[Stored data — start]

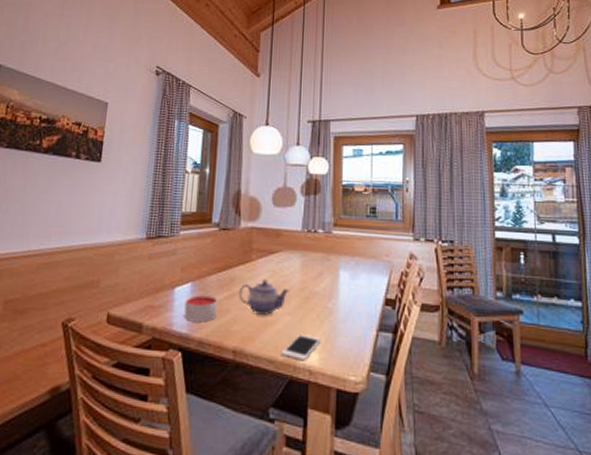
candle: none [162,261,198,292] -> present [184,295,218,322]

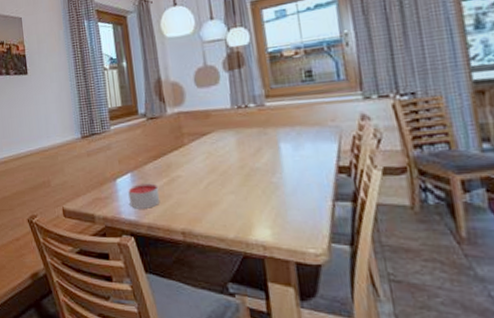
teapot: present [238,279,291,315] -> none [177,161,230,196]
cell phone: present [281,333,322,361] -> none [230,210,272,237]

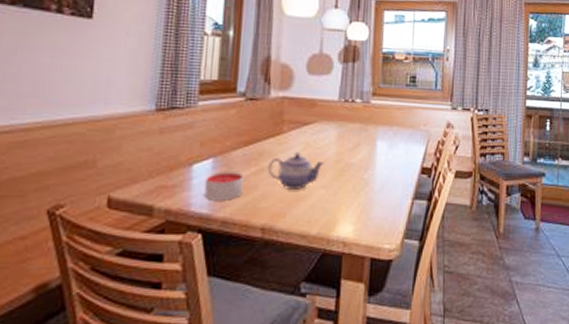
teapot: none [177,161,230,196] -> present [267,152,325,189]

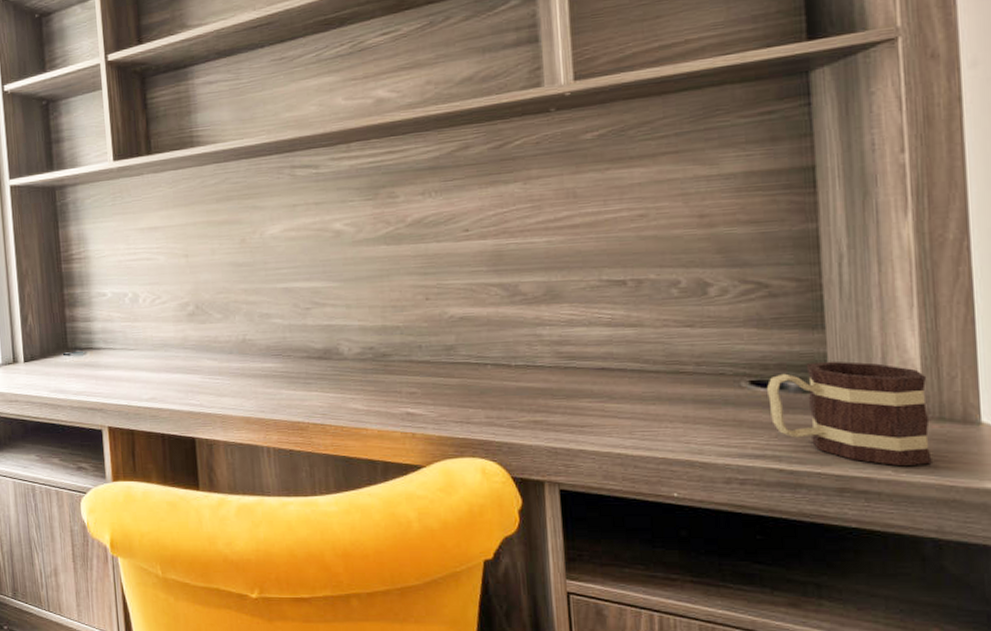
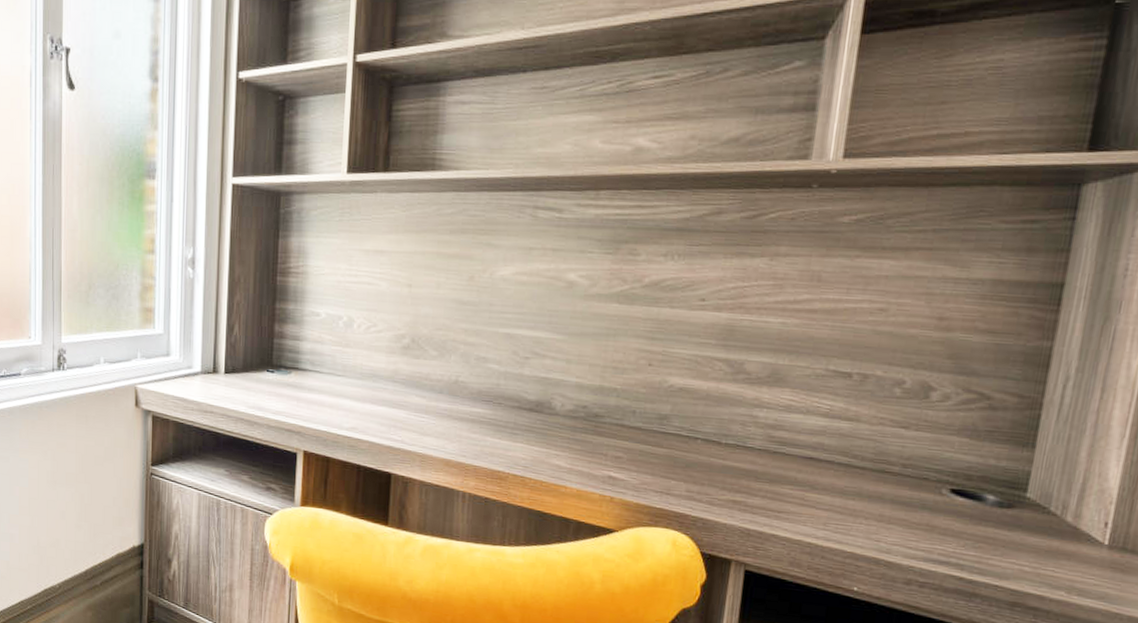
mug: present [766,361,932,467] -> none [962,479,1121,591]

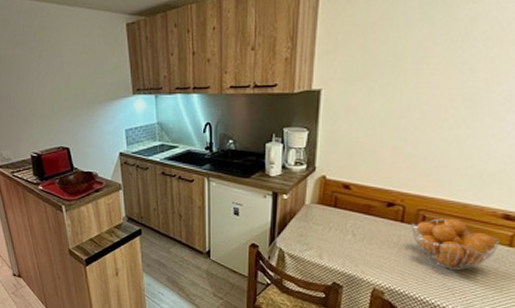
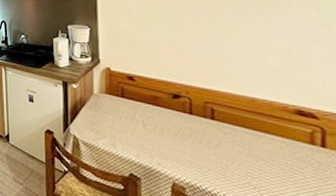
fruit basket: present [410,218,500,271] -> none [200,111,300,169]

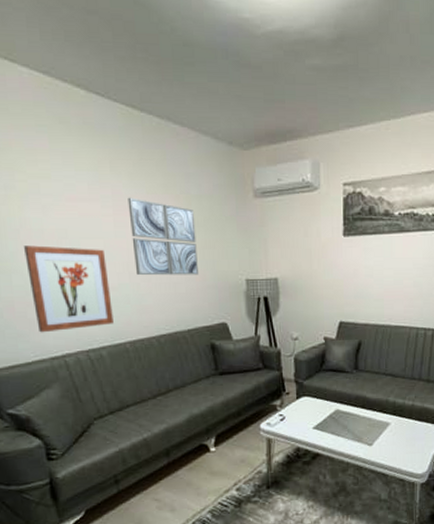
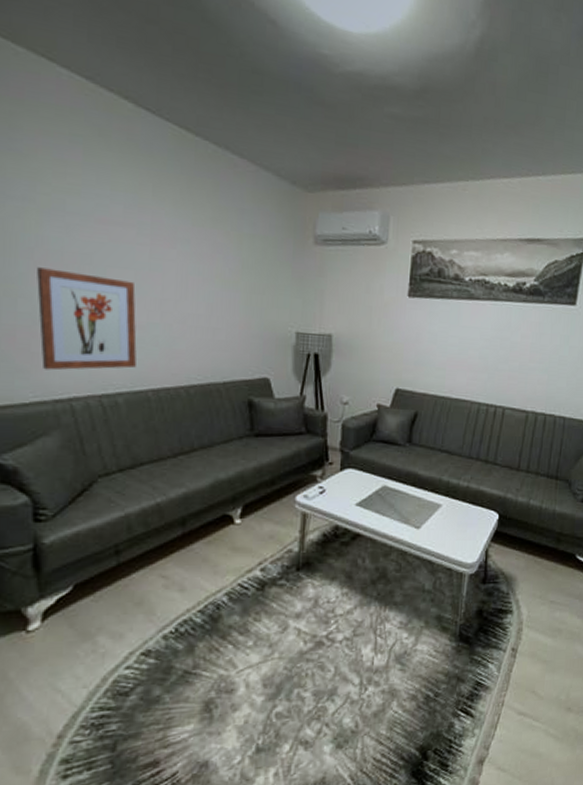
wall art: present [127,197,200,276] -> none [168,227,245,322]

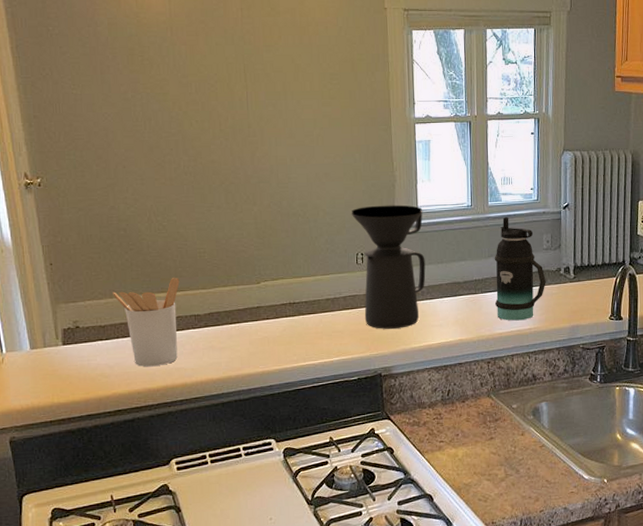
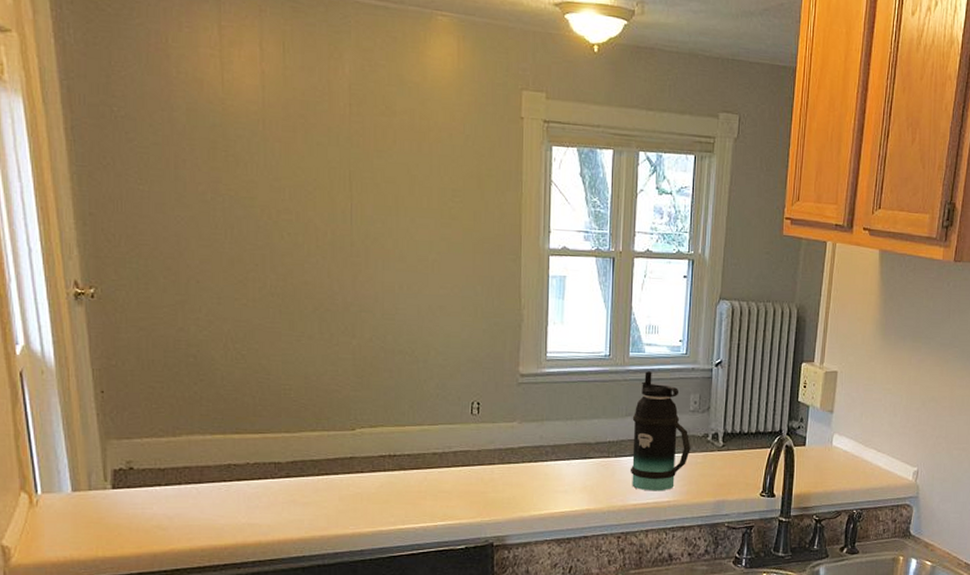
utensil holder: present [113,278,180,367] -> none [176,417,259,521]
coffee maker: present [351,205,426,329] -> none [468,347,553,492]

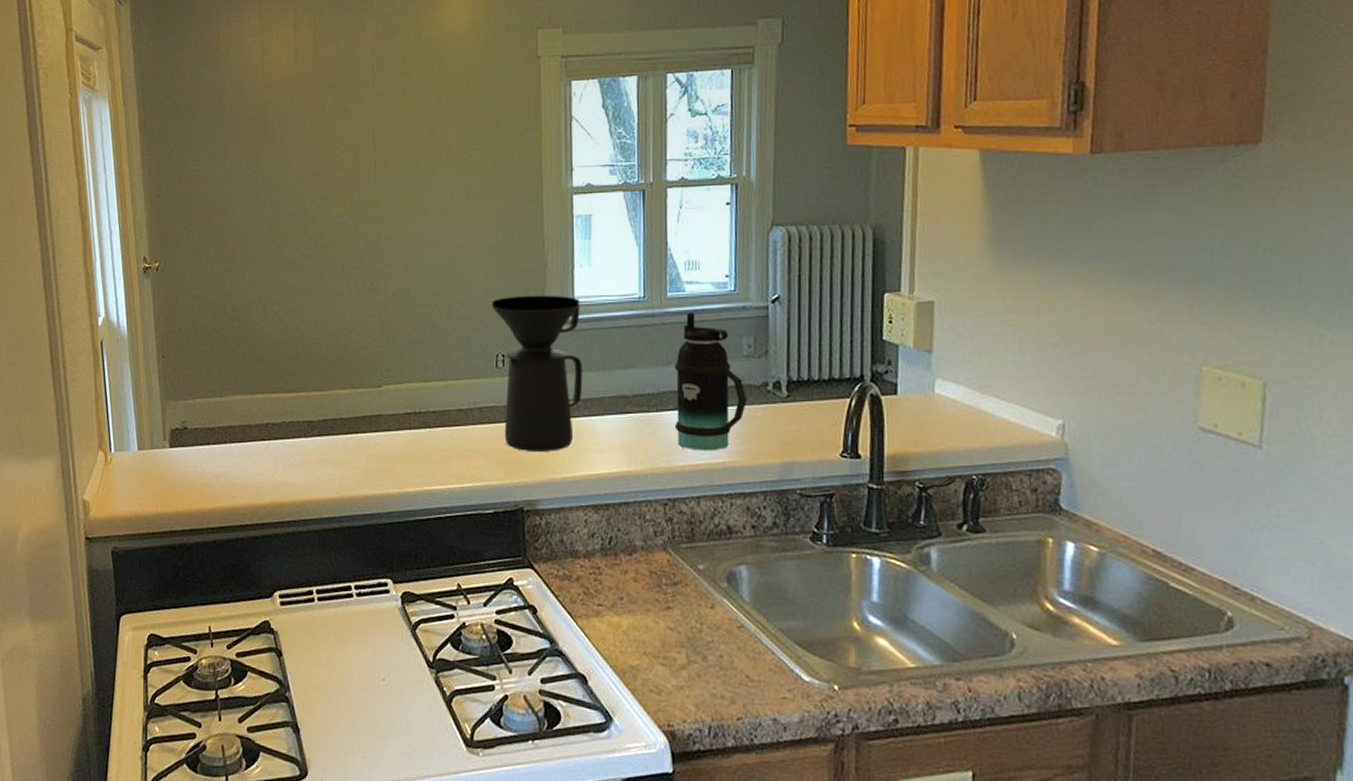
coffee maker: none [468,347,553,492] -> present [491,295,583,452]

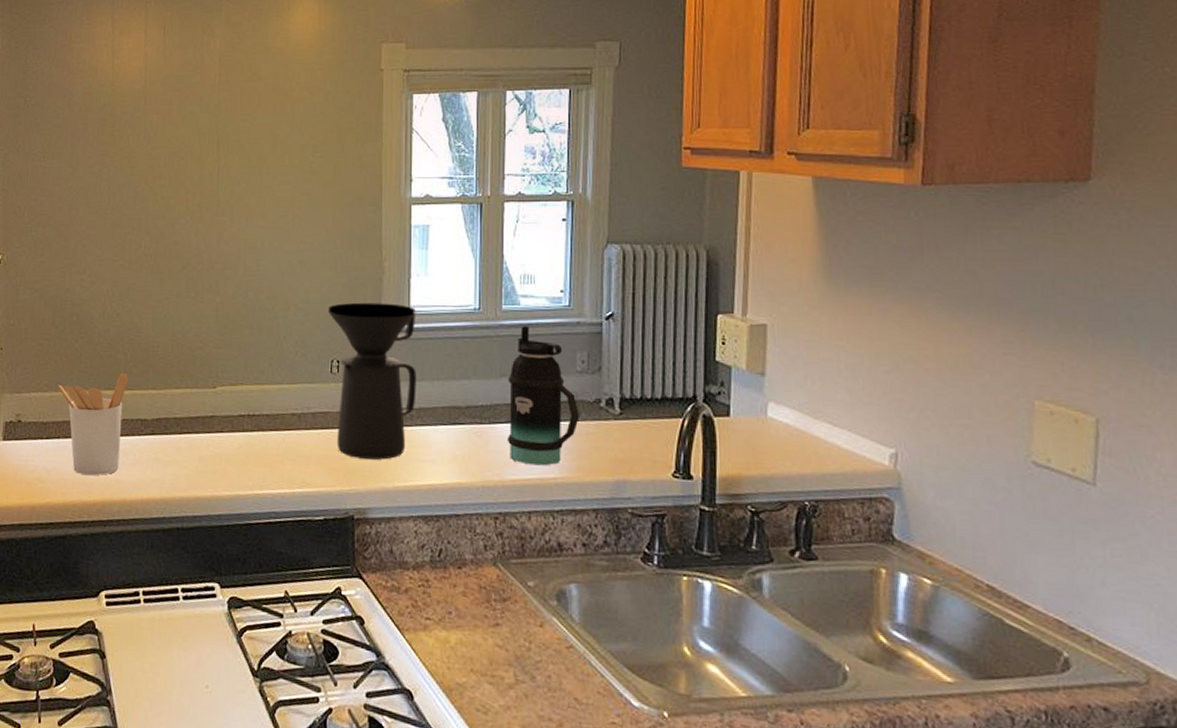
utensil holder: none [223,376,293,479] -> present [58,374,129,476]

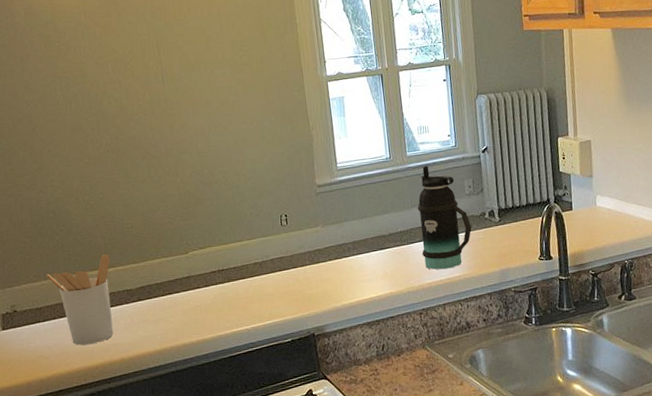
coffee maker: present [327,302,417,460] -> none [271,163,351,289]

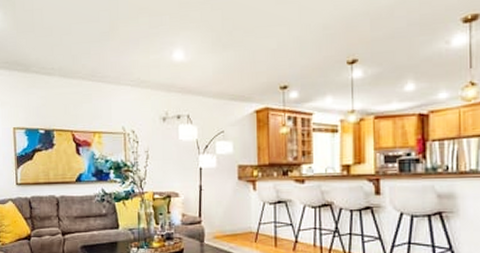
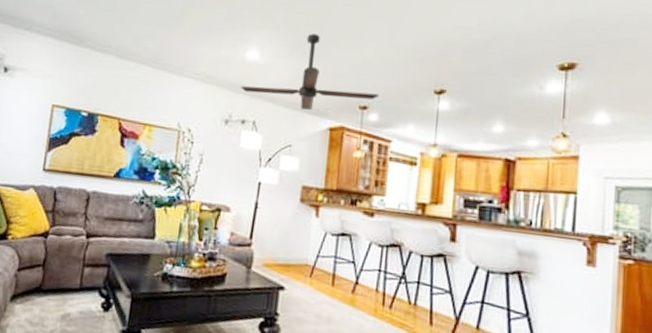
ceiling fan: none [172,26,297,98] -> present [241,33,380,110]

[Stored data — finish]

» **Exercise**:
The answer is a count and nothing more: lines above that contain "utensil".

» **Exercise solution**:
2